Politik Transaksional dalam Demokrasi

Politik Transaksional dalam Demokrasi
ILUSTRASI

Hari pemungutan suara telah berlalu, namun efeknya masih hingga sekarang. Quick count versus real count memenuhi beranda media sosial. Klaim pemenangan masing-masing paslon bahkan sudah ditabuh. Paslon satu menang di quick count dan paslon dua menang di real count, meski semuanya masih dalam proses hitung. Psy war antar kandidat yang sejak sebelum hari pemungutan suara sudah panas, makin berkobar dengan isu kecurangan. Serangan fajar, suap, politik uang, penggelembungan suara, surat suara rusak, suara orang gila, salah input data, kotak suara yang hilang merupakan sejumlah fakta yang tergelar terang benderang. Pesta demokrasi hanya menyisakan permusuhan antar saudara sebangsa. Kalau sudah begini siapa sesungguhnya yang merusak kebinekaan?.

Pemilu sebenarnya hanyalah sebuah cara untuk memilih pemimpin. Demikian pula dengan hitung cepat atau manual, hanya sebuah metode penghitungan suara. Yang mesti dicermati justru sistem politik yang digunakan dalam pemilu dan penghitungan suara tersebut. Kecurangan yang terjadi dalam pemilu di Indonesia sudah sejak lama terjadi. Dari sejak orde lama, orde baru, orde reformasi hingga era digital 4.0. Ketidakpercayaan atas  Komisi Pemilihan Umum juga tak berkurang. Herannya hal ini tetap saja dilakukan, dengan harapan bahwa pemilu kali ini bisa jujur dan adil. Lalu sesungguhnya siapa yang rugi?

Untuk menjawab semua pertanyaan tersebut tentu harus dikembalikan pada asas yang mendasari kenapa semua kecurangan terjadi. Seperti yang sudah saya sampaikan sebelumnya semua tergantung pada sistem politik yang dipakai di negeri ini. Adalah demokrasi tempat lahirnya sejumlah kecurangan dan politik uang. Menghalalkan segala cara adalah

Slogan dari sistem politik ini. Bagi Demokrasi pemilu jembatan menuju kekuasaan, maka mereka yang terlibat dalam pesta menjadikan pemilu sebagai barang dagangan menuju puncak kepemimpinan. Baik pileg, pilgub maupun pilpres.

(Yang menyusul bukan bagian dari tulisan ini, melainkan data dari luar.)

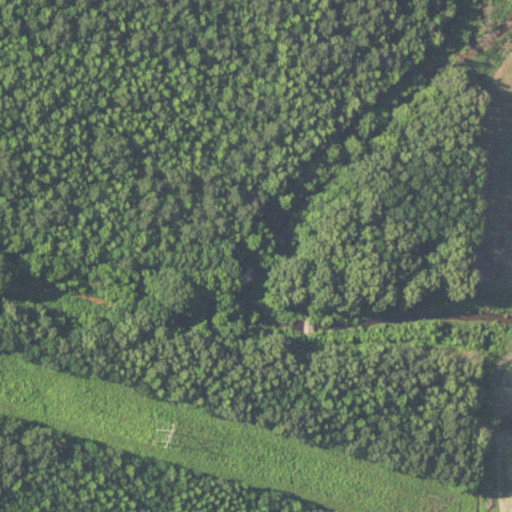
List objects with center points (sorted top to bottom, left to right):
power tower: (146, 434)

Sedang untuk mencapai puncak kursi terpanas dibutuhkan modal. Modal untuk meraih hati rakyat ternyata tak murah. ‘Bantuan’ yang digelontorkan jelang pemilu suatu saat harus kembali. Sebagaimana ciri dari ideologi yang mendasari demokrasi. Kapitalisme. Jadi modal yang sudah dikeluarkan harus kembali, sama besar bahkan mesti untung. Itu sebabnya pemilu bagi pengusung demokrasi merupakan arena perjudian. Arena politik transaksional antara kandidat dan pemilih. Alih-alih mengusahakan program-program pro rakyat dan edukasi politik ditengah umat, mereka memilih cara instan, cara cepat untuk mendapatkan suara. inilah wajah asli kapitalisme-demokrasi.

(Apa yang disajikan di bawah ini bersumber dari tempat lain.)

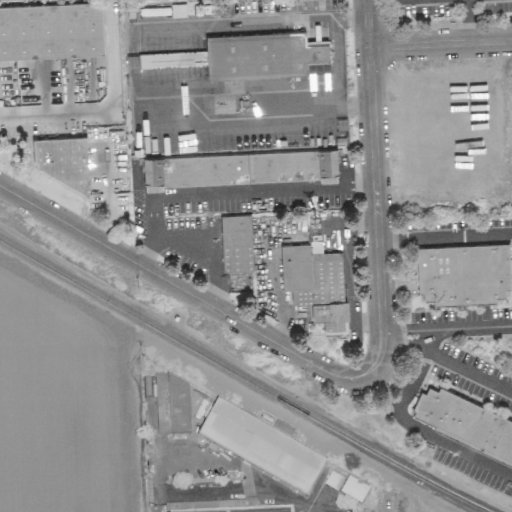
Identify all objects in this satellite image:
road: (240, 20)
building: (51, 30)
road: (440, 44)
road: (341, 53)
building: (247, 55)
road: (80, 113)
road: (257, 126)
building: (60, 158)
road: (374, 184)
road: (231, 193)
building: (236, 243)
road: (206, 258)
road: (351, 273)
building: (463, 274)
building: (316, 285)
road: (185, 291)
road: (286, 319)
road: (415, 330)
road: (472, 331)
road: (393, 333)
road: (430, 333)
road: (416, 341)
railway: (195, 350)
road: (482, 351)
road: (469, 371)
crop: (60, 403)
building: (172, 407)
building: (464, 424)
building: (261, 449)
railway: (439, 486)
road: (282, 490)
building: (224, 507)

Rakyat pun demikian. Meski terus berulang, mereka juga tetap menerimanya sebagai sebuah tradisi kebiasaan. Seakan tak peduli bahwa mereka menggadaikan suaranya untuk lima tahun ke depan dengan sejumlah uang, sepaket sembako dan bantuan instan lainnya. Masa depan mereka gantungkan setinggi langit pada para calon pemimpin tanpa memahami kriteria hakiki pemimpin. Saat pemimpin ingkar janji mereka melancarkan protes keras, tanpa merenungi proses yang sudah mereka lakukan sebelumnya. Jadi siapa sesungguhnya yang patut disalahkan? Semua salah. Ya pemimpin ya rakyat. Untuk itu mari kita belajar bersama akan politik Islam. Politik yang hanya menyandarkan pada Qur’an-Sunnah, iIjma sahabat dan Qiyas. Rakyat akan paham kriteria seperti apa pemimpin yang mesti dipilih. Sistem politik yang rusak dan benar dengan ukuran strandar yang benar pula. Renungkan wahai diri. Wallahu’alam bi Showab.